Written task:
Please answer these questions from the text on research culture below:
(a) What did each research project use to measure impact?
(b) Between what team sizes does communication shift from effective to near-impossible?
(c) How many lines of communication does a team of eight people have?

Exercise text:
::::

Compare and contrast this to my previous life as a researcher.  I did analogous work: articulating a hypothesis, writing grant proposals, performing experiments.  But, even while driving the frontiers of knowledge, each project measured impact the same way, every single project: the count of citations for articles in highly esteemed journals.  

One of my all-time favorite books is Lean Analytics, by Alistair Croll and Benjamin Yoskowitz, who state, “Too often, idealistic start-ups underestimate a market’s inertia. “Good enough” can bite you in the ass.” In its whole-hearted adoption of “good enough” metrics, the research community has created a zone of inertia that precludes consideration of other measures of success, and in so doing, stifles innovation.

Team Communication and Chaos

The incessant focus on publishing coupled with a shift to larger research teams has driven the culture of research to its breaking point.  We are not measuring or rewarding what matters: capability, capacity, vision, community.  Researchers have become cogs in a hierarchical “innovation machine” rather than creative contributors in the knowledge economy.  

This situation has parallels in start-up environments, particularly the management challenges of moving from small start-up teams in which everyone has to cross-train and communicate frequently, to larger teams where people start to specialize and communication overhead becomes a barrier. The transition from effective to near-impossible communication happens between 6 to 10 people. In a wonderfully illustrated article on Brooks’ Law, Dave Nicolette shows that “a team of eight people has 28 lines of communication. A team of six people has 15 lines of communication.”

So, as research teams grow to address more complex research questions, communication lines also increase in complexity.  It becomes more difficult to train and mentor, share results, and maintain a shared understanding of quality.  And even harder if, as is usually the case, researchers do not get any kind of communication training or exposure to agile project management techniques. However, over the last decade the adoption of open research information infrastructures - such as ORCID - coupled with a strong push by funding agencies and scientific societies to improve rigor and reproducibility is starting to have an effect on the culture of science.  The recent NASEM workshop on Data Management and Sharing is one example of this.

::::

(Page-level text extractions)
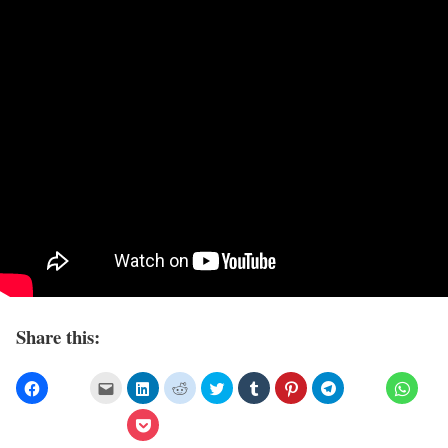
Share this: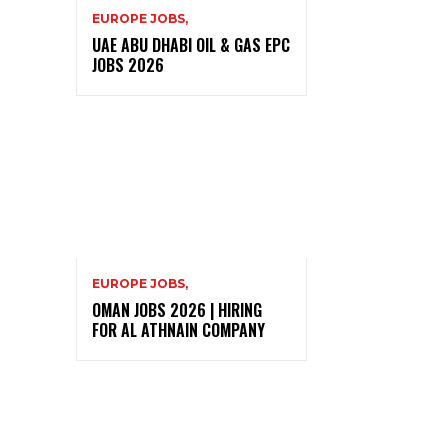
EUROPE JOBS,
UAE ABU DHABI OIL & GAS EPC
JOBS 2026
EUROPE JOBS,
OMAN JOBS 2026 | HIRING
FOR AL ATHNAIN COMPANY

::::

Reply:
(a) The count of citations for articles in highly esteemed journals.
(b) Between 6 and 10 people.
(c) 28.